_Fragmento_.
=====

Los cristianos tenemos una difícil tarea para preparar la venida del Señor a nuestras vidas. Primero hemos de superar las resistencias personales por las que todos atravesamos. No es fácil mirarse a uno mismo y reconocer el gran camino que nos falta para vivir con coherencia el mensaje del Evangelio. Cuanto nos cuesta vivir con honestidad la llamada del Señor a ser prójimos los unos de los otros, y por lo tanto hermanos.



En segundo lugar también nos debemos al compromiso por la conversión y transformación del entorno.

Los creyentes en Cristo debemos elevar nuestra voz en aquellas situaciones donde los derechos de las personas y la dignidad de los más débiles están en peligro. El miedo a la crítica y el enfrentamiento, por muy natural que sea no nos justifica. La fidelidad al mensaje de Jesucristo requiere del creyente un claro posicionamiento en favor de los más pobres y abandonados, y esto exigirá de nosotros ir en muchas ocasiones en contra de intereses económicos o incluso de nuestro bienestar personal.



       Celebrar la fe cada domingo nos ha de ayudar a identificarnos con esos sentimientos de Cristo donde por encima de sus miedos y de los rechazos sufridos, está la fidelidad al Padre Dios que le ha enviado a anunciar la buena noticia a los pobres, la liberación de los oprimidos, el año de gracia del Señor.



       Y este deseo se ha de concretar en lo cotidiano de nuestra vida, asumiendo nuestro compromiso en la transmisión de la fe y sabiendo acertar a la hora de explicitarla a los demás. Este tiempo cercano a la Navidad, donde se puede percibir un mundo cada vez más secularizado y alejado de la fe, en el que muchos se pueden preguntar el porqué de estas fiestas, su sentido y razón, los cristianos debemos expresar su fundamento y origen con sencillez y naturalidad.

Las luces y adornos navideños sólo encuentran su sentido en la realidad de la Encarnación de Dios, en el nacimiento de un Niño que para nosotros es el Salvador, aunque para el mundo entero sea sólo Jesús de Nazaret.

=====

(Entradas de una fuente de datos)
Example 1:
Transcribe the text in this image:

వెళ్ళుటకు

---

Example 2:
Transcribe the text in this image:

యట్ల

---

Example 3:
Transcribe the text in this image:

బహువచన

=====

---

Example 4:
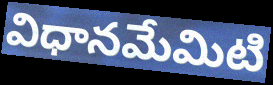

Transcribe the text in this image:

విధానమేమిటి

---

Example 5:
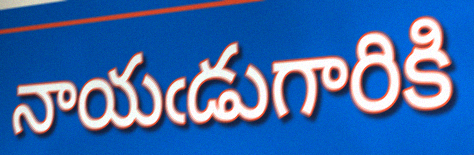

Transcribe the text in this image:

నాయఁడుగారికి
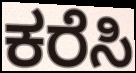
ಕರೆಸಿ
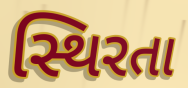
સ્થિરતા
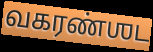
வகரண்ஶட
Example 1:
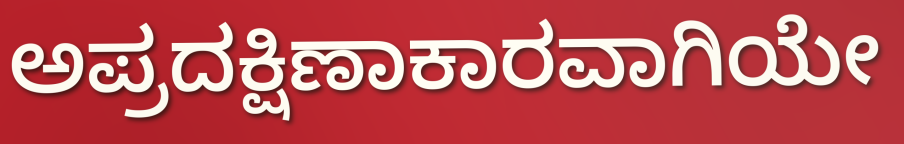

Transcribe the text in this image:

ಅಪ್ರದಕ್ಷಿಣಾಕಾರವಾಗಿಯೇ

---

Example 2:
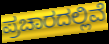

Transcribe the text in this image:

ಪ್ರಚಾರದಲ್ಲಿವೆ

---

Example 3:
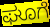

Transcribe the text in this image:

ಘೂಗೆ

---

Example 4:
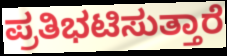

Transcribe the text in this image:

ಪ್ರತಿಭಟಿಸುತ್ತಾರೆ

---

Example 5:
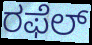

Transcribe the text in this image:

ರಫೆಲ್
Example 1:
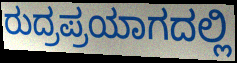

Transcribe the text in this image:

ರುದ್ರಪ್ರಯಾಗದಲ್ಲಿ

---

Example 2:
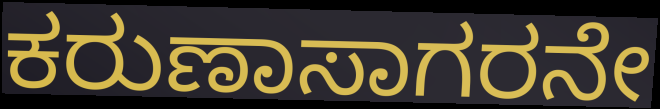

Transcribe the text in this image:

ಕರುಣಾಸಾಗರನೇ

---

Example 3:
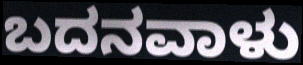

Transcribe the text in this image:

=====

_Ejercicio propuesto A_.
Contesta estas preguntas según el fragmento:
(i) ¿Qué han de superar primero los cristianos?
(ii) ¿Con qué nos ha de ayudar a identificarnos el celebrar la fe cada domingo?
(iii) ¿En qué encuentran su sentido las luces y adornos navideños?
_Ejercicio propuesto B_.
Según el fragmento, ¿por qué deben los cristianos expresar el fundamento y origen de las fiestas en este tiempo cercano a la Navidad? Responde en una a tres oraciones.
_Ejercicio propuesto C_.
Copia literalmente el fragmento, todo lo que va desde "En segundo lugar" hasta "nuestro bienestar personal.".
Las entradas provienen de otra fuente distinta.

_Respuesta escrita A_.
(i) Las resistencias personales por las que todos atravesamos.
(ii) Con esos sentimientos de Cristo donde, por encima de sus miedos y de los rechazos sufridos, está la fidelidad al Padre Dios que le ha enviado a anunciar la buena noticia a los pobres.
(iii) En la realidad de la Encarnación de Dios, en el nacimiento de un Niño que para nosotros es el Salvador.

_Respuesta escrita B_.
Porque en este tiempo se percibe un mundo cada vez más secularizado y alejado de la fe. En ese mundo muchos se pueden preguntar el porqué de estas fiestas, su sentido y razón.

_Respuesta escrita C_.
En segundo lugar también nos debemos al compromiso por la conversión y transformación del entorno.

Los creyentes en Cristo debemos elevar nuestra voz en aquellas situaciones donde los derechos de las personas y la dignidad de los más débiles están en peligro. El miedo a la crítica y el enfrentamiento, por muy natural que sea no nos justifica. La fidelidad al mensaje de Jesucristo requiere del creyente un claro posicionamiento en favor de los más pobres y abandonados, y esto exigirá de nosotros ir en muchas ocasiones en contra de intereses económicos o incluso de nuestro bienestar personal.